NETHERLANDS - Dutch pension funds returned 1.75% on average over their respective benchmarks between 1999 and 2006, pensions regulator De Nederlandsche Bank has said.

According to the supervisor, the extra returns on equity and participations were over 1% on average, while fixed income yielded 2.5% over the portfolio norm - the strategic asset mix based on schemes' individual characteristics.

Pension funds achieved the extra returns on equity mainly in the second half of the surveyed period, partly because negative effects of currency fluctuations had been hedged by then, DNB explained.

In earlier years, repeated drops in equity markets were often followed by periods of relative shortfalls, probably partly because of supplementary purchases of equity to rebalance the strategic asset mix, it added.

DNB attributes the surplus returns on fixed income as of the end of 2002 to schemes extending the duration of their portfolios.

"Decreasing long term interest rates, could also have contributed to the relatively good returns," said DNB.

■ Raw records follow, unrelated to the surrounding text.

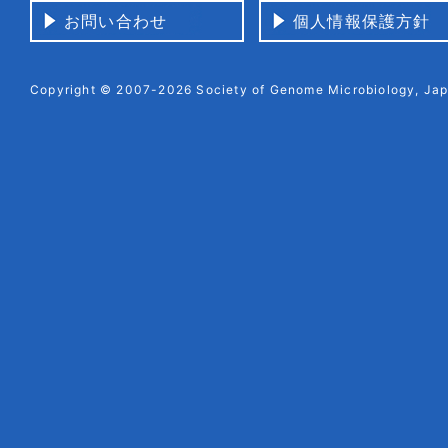
お問い合わせ
個人情報保護方針
Copyright © 2007-2026 Society of Genome Microbiology, Japa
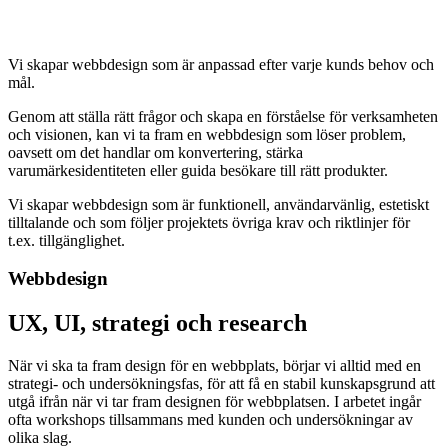
Vi skapar webbdesign som är anpassad efter varje kunds behov och
mål.
Genom att ställa rätt frågor och skapa en förståelse för verksamheten
och visionen, kan vi ta fram en webbdesign som löser problem,
oavsett om det handlar om konvertering, stärka
varumärkesidentiteten eller guida besökare till rätt produkter.
Vi skapar webbdesign som är funktionell, användarvänlig, estetiskt
tilltalande och som följer projektets övriga krav och riktlinjer för
t.ex. tillgänglighet.
Webbdesign
UX, UI, strategi och research
När vi ska ta fram design för en webbplats, börjar vi alltid med en
strategi- och undersökningsfas, för att få en stabil kunskapsgrund att
utgå ifrån när vi tar fram designen för webbplatsen. I arbetet ingår
ofta workshops tillsammans med kunden och undersökningar av
olika slag.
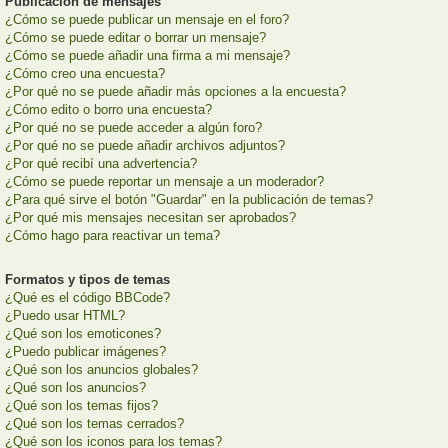
Publicación de mensajes
¿Cómo se puede publicar un mensaje en el foro?
¿Cómo se puede editar o borrar un mensaje?
¿Cómo se puede añadir una firma a mi mensaje?
¿Cómo creo una encuesta?
¿Por qué no se puede añadir más opciones a la encuesta?
¿Cómo edito o borro una encuesta?
¿Por qué no se puede acceder a algún foro?
¿Por qué no se puede añadir archivos adjuntos?
¿Por qué recibí una advertencia?
¿Cómo se puede reportar un mensaje a un moderador?
¿Para qué sirve el botón "Guardar" en la publicación de temas?
¿Por qué mis mensajes necesitan ser aprobados?
¿Cómo hago para reactivar un tema?
Formatos y tipos de temas
¿Qué es el código BBCode?
¿Puedo usar HTML?
¿Qué son los emoticones?
¿Puedo publicar imágenes?
¿Qué son los anuncios globales?
¿Qué son los anuncios?
¿Qué son los temas fijos?
¿Qué son los temas cerrados?
¿Qué son los iconos para los temas?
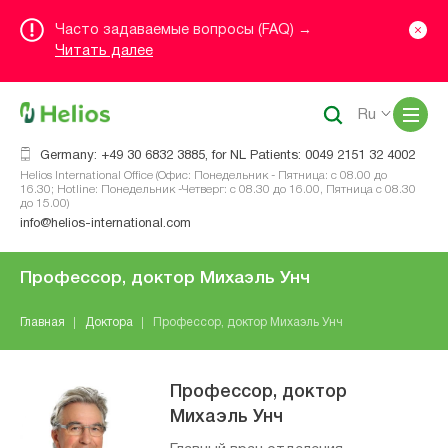
Часто задаваемые вопросы (FAQ) →
Читать далее
Me
Ru
Germany: +49 30 6832 3885, for NL Patients: 0049 2151 32 4002
Helios International Office (Офис: Понедельник - Пятница: с 08.00 до
16.30; Hotline: Понедельник -Четверг: с 08.30 до 16.00, Пятница с 08.30
до 15.00)
info@helios-international.com
Профессор, доктор Михаэль Унч
Главная
Доктора
Профессор, доктор Михаэль Унч
Профессор, доктор
Михаэль Унч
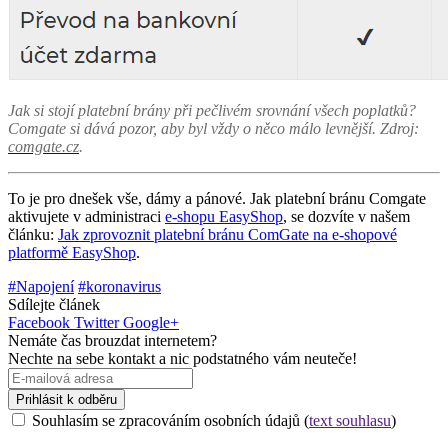
Jak si stojí platební brány při pečlivém srovnání všech poplatků?
Comgate si dává pozor, aby byl vždy o něco málo levnější. Zdroj:
comgate.cz
.
To je pro dnešek vše, dámy a pánové. Jak platební bránu Comgate
aktivujete v administraci
e-shopu EasyShop
, se dozvíte v našem
článku:
Jak zprovoznit platební bránu ComGate na e-shopové
platformě EasyShop
.
#Napojení
#koronavirus
Sdílejte článek
Facebook
Twitter
Google+
Nemáte čas brouzdat internetem?
Nechte na sebe kontakt a nic podstatného vám neuteče!
Prihlásit k odběru
Souhlasím se zpracováním osobních údajů (
text souhlasu
)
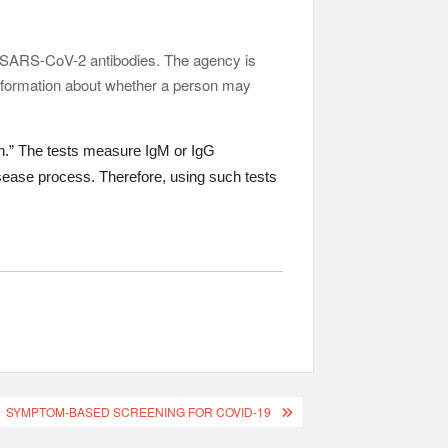
ect SARS-CoV-2 antibodies. The agency is
 information about whether a person may
ion.” The tests measure IgM or IgG
disease process. Therefore, using such tests
SYMPTOM-BASED SCREENING FOR COVID-19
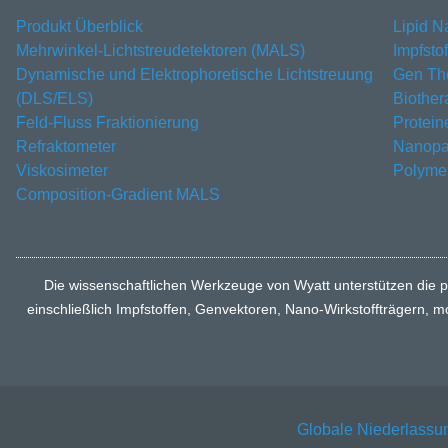
Produkt Überblick
Lipid N
Mehrwinkel-Lichtstreudetektoren (MALS)
Impfsto
Dynamische und Elektrophoretische Lichtstreuung
Gen Th
(DLS/ELS)
Biother
Feld-Fluss Fraktionierung
Protein
Refraktometer
Nanopar
Viskosimeter
Polyme
Composition-Gradient MALS
Die wissenschaftlichen Werkzeuge von Wyatt unterstützen die p
einschließlich Impfstoffen, Genvektoren, Nano-Wirkstoffträgern, 
Globale Niederlassu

"Moreover, negative currency effects have been limited by the large weight of eurobonds."

That said, shortfalls affected over 50% of all pension funds so the extra returns gained were seen only on a minority of schemes, particularly larger schemes, the regulator found in its survey.

DNB assumed larger schemes might have more options to profit from market fluctuations through an active approach too.

According to DNB, the spread of extra returns, from equities in particular, was considerable.

"Almost 100 pension funds achieved a relative shortfall of up to 3%. The overall extra returns were mainly achieved by some large schemes," it pointed out.

At the end of 2006, the combined assets of Dutch pension funds amounted to approximately €700bn.